Even more glaring are the reasons behind the trips Bush has taken. In general, there are two rationales for international presidential travel: to attend summits of organizations or treaties in which the United States participates, or to engage in discussions outside the confines of pre-existing arrangements. Though summits are important, they are in many respects the family reunions of international politics -- perfunctory affairs where leaders publicly assent to pre-negotiated accords. Moreover, most summits are arranged years in advance; nations' prior relationships all but compel leaders to attend.
Presidential travel outside summits, however, is neither obliged nor constrained by previous agreements. Such travel requires the volition of both parties and is consequently conducive to forming real camaraderie between leaders. Not surprisingly, non-summit trips have catalyzed many significant U.S. diplomatic advances: Franklin Delano Roosevelt's post-Yalta visits to Middle Eastern and African states won support for his postwar plans, while Richard Nixon's opening to China and Jimmy Carter's Menachem Begin-Anwar Sadat peace deal were both also facilitated by non-summit travel.
Despite the benefits of such trips, an unprecedented proportion -- more than 80 percent -- of President Bush's international travels have been compelled by summit obligations. The proportion of such travel had previously peaked -- at about 50 percent -- during the Ronald Reagan, Bush Senior and Clinton administrations.
Bush's homebody ways are even more jarring given his nomadic predecessor. Clinton holds almost all records for international presidential travel. He was the first sitting president to visit six continents. He was honored at the highest number of state visits, 15, and took 54 international trips, almost double the number taken by any other president. Further, Clinton spent both official and personal time in foreign countries, endearing himself -- and America, by association -- to citizens and governments abroad. Bush's summer retreats to the "Western White House" stand in sharp contrast to Clinton's vacations in Spain and Australia.
Though a comparison between the travels of Clinton and Bush is enlightening, it would be a mistake to consider all presidential travel to be of equal importance. While emphasizing foreign relations was a choice for Clinton, Bush does not have the luxury of avoiding the international arena. Since September 11, his presidency has been defined by foreign affairs. The UN-Iraq debacle and other policy missteps, which have contributed to America's current international ostracism, suggest that by staying home, Bush has failed to exploit the president's formative influence in shaping the world's perceptions of America.
The White House could argue that Bush efficiently replaces time-consuming travel with calls to world leaders; Bush "worked the phones" throughout the UN crisis.
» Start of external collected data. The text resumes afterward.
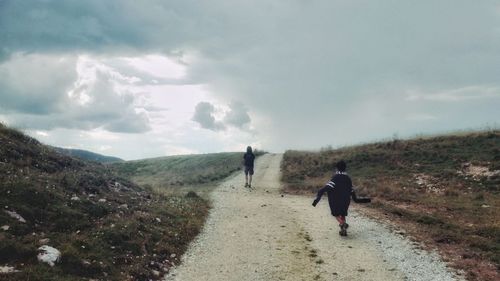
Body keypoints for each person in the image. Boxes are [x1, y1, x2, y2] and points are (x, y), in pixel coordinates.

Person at [312, 160, 353, 236]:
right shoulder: (348, 179)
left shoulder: (335, 178)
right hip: (345, 200)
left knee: (336, 214)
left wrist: (316, 200)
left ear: (337, 168)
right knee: (343, 213)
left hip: (336, 200)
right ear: (345, 168)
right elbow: (351, 190)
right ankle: (343, 230)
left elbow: (326, 188)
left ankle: (342, 223)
However, as is evident by the outcome -- the United States had to withdraw its second UN resolution on Iraq after it became clear the measure would be voted down -- such "virtual" diplomacy is no substitute for the real thing.
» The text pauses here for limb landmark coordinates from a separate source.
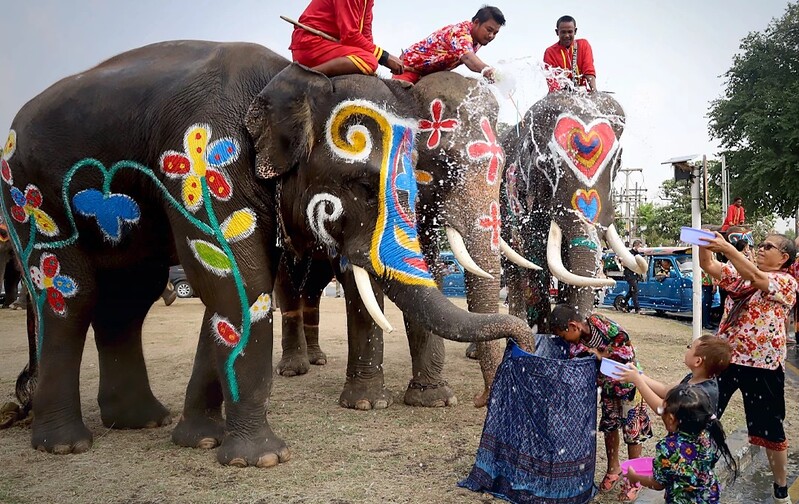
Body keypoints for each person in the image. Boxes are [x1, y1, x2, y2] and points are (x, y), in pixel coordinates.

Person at [699, 232, 797, 504]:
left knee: (771, 431)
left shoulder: (786, 282)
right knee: (700, 413)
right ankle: (696, 474)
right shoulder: (741, 275)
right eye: (761, 245)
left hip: (763, 366)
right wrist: (703, 245)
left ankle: (780, 491)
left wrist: (727, 247)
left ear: (784, 257)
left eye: (769, 247)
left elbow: (756, 278)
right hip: (726, 361)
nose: (761, 249)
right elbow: (709, 266)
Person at [551, 304, 651, 502]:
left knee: (632, 432)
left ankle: (634, 479)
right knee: (609, 427)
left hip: (630, 386)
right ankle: (613, 469)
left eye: (563, 335)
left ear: (573, 326)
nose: (565, 340)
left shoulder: (600, 324)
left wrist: (600, 354)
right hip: (607, 389)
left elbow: (626, 349)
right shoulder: (577, 343)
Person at [625, 384, 738, 503]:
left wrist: (635, 478)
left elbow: (658, 484)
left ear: (671, 419)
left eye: (662, 410)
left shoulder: (668, 447)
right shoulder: (710, 434)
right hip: (708, 497)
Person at [616, 335, 731, 413]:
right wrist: (639, 375)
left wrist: (638, 381)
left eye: (690, 348)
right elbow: (665, 391)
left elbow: (662, 408)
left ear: (698, 361)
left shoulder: (696, 394)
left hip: (691, 448)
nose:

The current administration's retreat from the growing internationalism of previous administrations has plainly been a shock to allies. To regain momentum and support for U.S. foreign policy, Bush would have to spend time abroad establishing and re-establishing rapports with foreign leaders and their publics. He seems unlikely to make such efforts. America's sitting president will very likely remain a sitting president, much to the nation's detriment.